L’Église de France demande au Vatican d’enquêter sur le cas de l’abbé Pierre
Jean-Benoît Harel – Cité du Vatican
«Ce que le Vatican savait de l'abbé Pierre, je ne sais pas quand le Vatican l'a découvert (…) mais certainement après la mort c’est certain.» Les propos du Pape François dans l’avion de retour de son voyage en Asie et en Océanie ce vendredi 13 septembre n’ont pas manqué de faire réagir en France. Depuis deux mois, l’abbé Pierre décédé en 2007 est accusé par plusieurs femmes d’agressions sexuelles.

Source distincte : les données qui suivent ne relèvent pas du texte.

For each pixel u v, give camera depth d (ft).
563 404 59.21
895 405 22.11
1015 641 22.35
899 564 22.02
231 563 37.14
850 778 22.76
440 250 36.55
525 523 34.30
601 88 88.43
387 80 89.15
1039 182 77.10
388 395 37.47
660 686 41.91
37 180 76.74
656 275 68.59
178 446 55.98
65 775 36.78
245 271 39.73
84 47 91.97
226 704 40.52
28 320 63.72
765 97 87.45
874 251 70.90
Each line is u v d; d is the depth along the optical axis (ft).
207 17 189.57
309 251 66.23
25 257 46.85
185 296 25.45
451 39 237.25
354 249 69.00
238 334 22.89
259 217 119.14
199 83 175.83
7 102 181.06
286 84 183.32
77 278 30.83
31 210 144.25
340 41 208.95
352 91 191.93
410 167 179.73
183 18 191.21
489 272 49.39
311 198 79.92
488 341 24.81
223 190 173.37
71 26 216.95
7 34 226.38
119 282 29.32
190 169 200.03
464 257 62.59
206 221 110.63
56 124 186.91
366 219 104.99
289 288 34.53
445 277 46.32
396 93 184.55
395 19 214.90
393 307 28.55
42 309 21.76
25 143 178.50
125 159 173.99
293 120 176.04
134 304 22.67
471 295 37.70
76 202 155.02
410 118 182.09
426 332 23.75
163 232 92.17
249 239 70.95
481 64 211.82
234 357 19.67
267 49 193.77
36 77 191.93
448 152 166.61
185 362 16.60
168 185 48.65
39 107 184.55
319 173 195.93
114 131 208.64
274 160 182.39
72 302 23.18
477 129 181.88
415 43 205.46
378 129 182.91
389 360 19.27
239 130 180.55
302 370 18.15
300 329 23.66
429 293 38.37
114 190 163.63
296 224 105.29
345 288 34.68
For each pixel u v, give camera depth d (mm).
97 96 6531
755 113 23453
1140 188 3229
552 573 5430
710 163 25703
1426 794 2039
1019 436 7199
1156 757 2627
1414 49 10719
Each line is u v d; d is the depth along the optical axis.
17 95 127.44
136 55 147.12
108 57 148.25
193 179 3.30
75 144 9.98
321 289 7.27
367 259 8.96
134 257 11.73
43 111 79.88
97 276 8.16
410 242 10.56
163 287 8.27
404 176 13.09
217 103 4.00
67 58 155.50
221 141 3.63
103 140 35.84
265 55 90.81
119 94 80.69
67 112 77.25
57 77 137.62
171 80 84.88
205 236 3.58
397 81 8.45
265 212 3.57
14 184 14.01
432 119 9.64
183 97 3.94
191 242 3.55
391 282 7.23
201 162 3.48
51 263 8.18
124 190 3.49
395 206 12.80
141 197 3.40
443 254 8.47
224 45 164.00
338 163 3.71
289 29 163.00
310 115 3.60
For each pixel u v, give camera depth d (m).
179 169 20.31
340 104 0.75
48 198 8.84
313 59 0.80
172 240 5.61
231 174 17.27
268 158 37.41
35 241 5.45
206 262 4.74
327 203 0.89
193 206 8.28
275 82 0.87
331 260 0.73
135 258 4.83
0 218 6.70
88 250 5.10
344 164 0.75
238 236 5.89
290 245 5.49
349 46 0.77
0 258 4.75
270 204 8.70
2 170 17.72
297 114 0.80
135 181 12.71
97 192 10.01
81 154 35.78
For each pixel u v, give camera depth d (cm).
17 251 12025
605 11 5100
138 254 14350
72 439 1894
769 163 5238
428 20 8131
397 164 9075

L'ouverture des archives en France
Dans une tribune publiée sur le site du journal Le Monde et celui de l’Église de France, Mgr Éric de Moulins-Beaufort reconnait d’abord que «quelques évêques au moins» étaient au courant des comportements graves de l’abbé Pierre à l’égard des femmes «dès 1955-1957». Des mesures qu’on «peut juger insuffisantes» ou «regretter qu'elles aient été gardées très confidentielles» avaient été prises, notamment une cure psychiatrique et l’imposition d’un adjoint, chargé de le surveiller (un socius). L’archevêque de Reims souhaite faire la lumière sur le suivi des mesures prises à l'égard du fondateur des communautés Emmaüs.
Pour cela, le vendredi 13 septembre, sur la matinale de RCF-Radio Notre Dame, la Conférence des évêques de France (CEF) a annoncé ouvrir ses archives concernant l’abbé Pierre, sans attendre le délai de communicabilité de 30 ans. De plus, Mgr Éric de Moulins-Beaufort «forme respectueusement le vœu que le Vatican se livre à une étude de ses archives et dise ce que le Saint-Siège a su et quand il l’a su».
Un processus de «starification» à interroger
Ensuite, le président de la CEF questionne le fait qu’aucune des biographies écrites ou réalisées sur l’abbé Pierre ces dernières années n’évoque ces agressions sexuelles dont il est accusé. Plus largement c’est toute la société qui est pointé du doigt par l’archevêque: «des journaux, des magazines, des cercles variés, y compris politiques, ont érigé l’abbé Pierre en figure sociale et construit pour lui, à partir des années 1990, une nouvelle stature de “personnalité préférée des Français“». Il constate encore que cette «starification» n’a pas aidé les personnes victimes à dénoncer les faits commis par l’abbé Pierre.
Rappelant sa «proximité» avec les victimes, et les assurant de sa «détermination à ce que leur parole produise un effet», Mgr Éric de Moulins-Beaufort estime que «les personnes victimes peuvent enfin parler avec l’assurance d’être entendues et accompagnées» grâce au travail mené par les différentes instances de l’Église de France. «C’est un immense progrès social», assure-t-il.
«Réfléchir à ce qu’est la sexualité»
Enfin, l’archevêque de Reims balaie les remises en question du célibat sacerdotal: une accusation «pas à la hauteur de ce que les agressions sexuelles commises par l’abbé Pierre nous obligent encore à voir». «Ne croyons pas tenir un jour un coupable sur qui l’on pourra faire reposer tout le poids de l’opprobre», insiste le président de la CEF, qui constate qu’il existe une «violence toujours possible».
Il demande à toute la société de s’interroger «sur ce qu’elle montre de la sexualité aux jeunes générations, sur ce qu’elle prépare et comment elle les prépare à vivre des relations qui les rendent toujours mieux humains». Ainsi, s’il faut comprendre comment l’abbé Pierre «a été laissé à ses pulsions mauvaises», estime Mgr Éric de Moulins-Beaufort, il faut surtout, à l’échelle de la société entière, «réfléchir à ce qu’est la sexualité et à la manière d’en vivre au mieux».